**Extrait présenté:**
▼

Ce dernier passage vaudra un hommage particulier de Cuthbert Girdlestone, le grand biographe de Rameau, qui, comme tout musicographe britannique, se devait de ne pas ignorer Berlioz : “ un grand éloge de la part d’un admirateur aussi ardent de Gluck ”.
 
QUERELLE TARDIVE DES BOUFFONS
Il y aurait aussi la fameuse “ Querelle des bouffons ”, à laquelle Berlioz prend part, en retard d’une époque et presque incongrûment, sans trop que personne ne lui demande et alors qu’elle n’était plus guère de saison au milieu du XIXe siècle : contre Rousseau et en faveur de Rameau ! “ Il semble, à en juger par ce qu’ont dit d’elle Jean-Jacques Rousseau et Diderot, que cette cantatrice italienne ait été une gracieuse et simple fille, qu’à l’entendre dans ces petits opéras vagissants qu’on appelait alors opere buffe, les hommes d’esprit de ce temps-là s’imaginaient déguster d’excellente musique. Ô philosophes ! prodigieux bouffons ! Mais ne rappelons, à propos de la Tonelli [la cantatrice précitée, célèbre au XVIIIe siècle], que l’enthousiasme excité sous son règne par les bouffons italiens. À lire le récit des extases de leurs partisans, à voir la rudesse avec laquelle ces connaisseurs traitent un grand maître français, Rameau, ne dirait-on pas que les œuvres des compositeurs italiens de ce temps-là débordaient de sève. Non… jamais… ” (Journal des Débats, 6 avril 1853)

▲

**Entrées répertoriées:**
▼

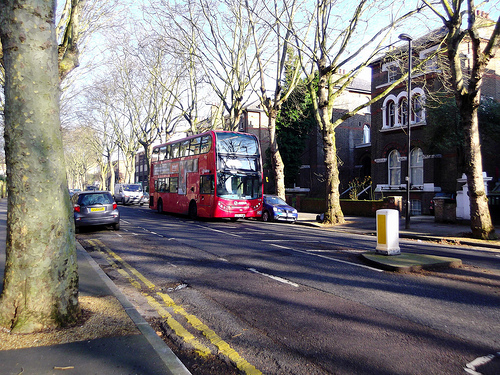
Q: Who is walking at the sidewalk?
A: No one.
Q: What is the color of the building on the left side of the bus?
A: Brown.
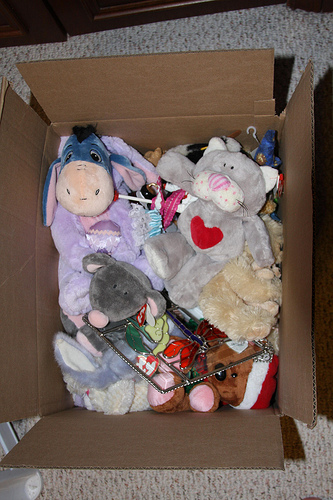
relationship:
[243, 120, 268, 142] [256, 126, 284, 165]
hook on toy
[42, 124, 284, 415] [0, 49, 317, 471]
animal inside box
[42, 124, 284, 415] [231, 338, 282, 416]
animal wearing hat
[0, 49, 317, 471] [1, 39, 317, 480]
box has edge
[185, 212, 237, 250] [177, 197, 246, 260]
heart on belly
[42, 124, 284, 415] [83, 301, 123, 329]
animal with nose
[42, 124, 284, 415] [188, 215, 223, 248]
animal with heart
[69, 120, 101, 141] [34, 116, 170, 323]
hair on eyore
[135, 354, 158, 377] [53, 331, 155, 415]
label on bear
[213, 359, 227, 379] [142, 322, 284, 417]
nose on bear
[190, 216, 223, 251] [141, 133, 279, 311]
heart on animal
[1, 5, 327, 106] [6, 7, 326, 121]
carpet on floor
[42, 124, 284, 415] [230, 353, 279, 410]
animal wearing hat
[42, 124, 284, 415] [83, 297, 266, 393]
animal in frame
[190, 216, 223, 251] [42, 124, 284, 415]
heart on animal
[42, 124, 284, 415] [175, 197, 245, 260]
animal has belly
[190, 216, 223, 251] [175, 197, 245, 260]
heart on belly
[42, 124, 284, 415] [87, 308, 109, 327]
animal has nose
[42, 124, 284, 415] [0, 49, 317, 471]
animal in box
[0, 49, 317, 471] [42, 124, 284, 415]
box full of animal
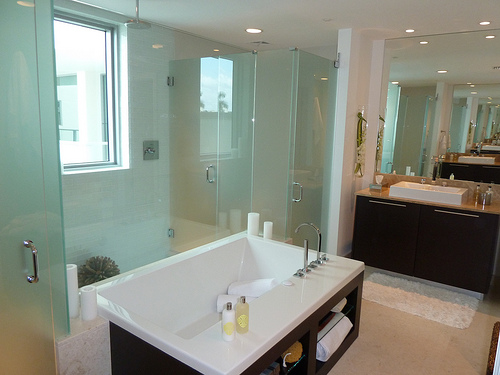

▲

**Consigne donnée A:**
Dans l'extrait sur Berlioz et la Querelle des bouffons :
(i) Qui est désigné comme le grand biographe de Rameau ?
(ii) Dans quel journal et à quelle date le propos de Berlioz a-t-il paru ?
(iii) Quel nom est donné à la cantatrice italienne célèbre au XVIIIe siècle ?
**Consigne donnée B:**
Rédigez la suite de l'extrait sur Berlioz et la Querelle des bouffons à partir du point où il s'arrête.

**Réponse attendue A:**
(i) Cuthbert Girdlestone.
(ii) Dans le Journal des Débats, le 6 avril 1853.
(iii) La Tonelli.

**Réponse attendue B:**
“ Pauvre Rousseau, qui attachait autant d’importance à sa partition du Devin du village, lui qui croyait fermement avoir écrasé Rameau tout entier, voire le Trio des Parques [d’Hippolyte et Aricie], avec les petites chansons, les petits flonflons, les petits rondeaux, les petits solos, les petites drôleries de toutes espèces dont se compose son petit intermède ! ” (Mémoires)
 
RAMEAU À TRAVERS LES TROYENS
Mais tout cela ne serait rien, si de surcroît la trace de Rameau ne transparaissait également dans l’œuvre et la musique de l’auteur des Troyens. Et surtout dans ce dernier ouvrage, sommet et testament artistique de Berlioz. “ Il s’agit d’une véritable tragédie lyrique composée alors que ce style avait passé de mode depuis bien longtemps ”, selon le jugement clairvoyant de Denis Arnold, l’un des premiers observateurs qui ait perçu la véritable filiation de l’opéra. À la tragédie lyrique française, de Lully à Rameau et Gluck, tout rattache Les Troyens : le sujet mythologique (si peu dans les goûts du XIXe siècle), la langue et l’élévation classiques du livret (dans une lettre, le librettiste Berlioz s’honore d’une comparaison faite avec “ l’Armide de Quinaut ”, l’archétype des livrets de Lully), mais aussi le découpage (par numéros intercalés de pantomimes et ballets) et, ce qui n’est pas le moins, la musique où les emprunts à la facture baroque abondent. Il y a aussi la structure : les cinq actes immuables de la tragédie lyrique ; pourvus d’un prologue et d’un épilogue allégoriques, comme chez Rameau cette fois, et non plus chez Gluck. C’est strictement celle des Troyens, y compris pour l’épilogue – qui figure dans la version originale – et même le prologue, qui se retrouve dans Les Troyens à Carthage, avec un Rapsode déclamant, sorti tout droit de la tragédie lyrique. Les Troyens se posent comme l’ultime représentant de cette tradition sublimée.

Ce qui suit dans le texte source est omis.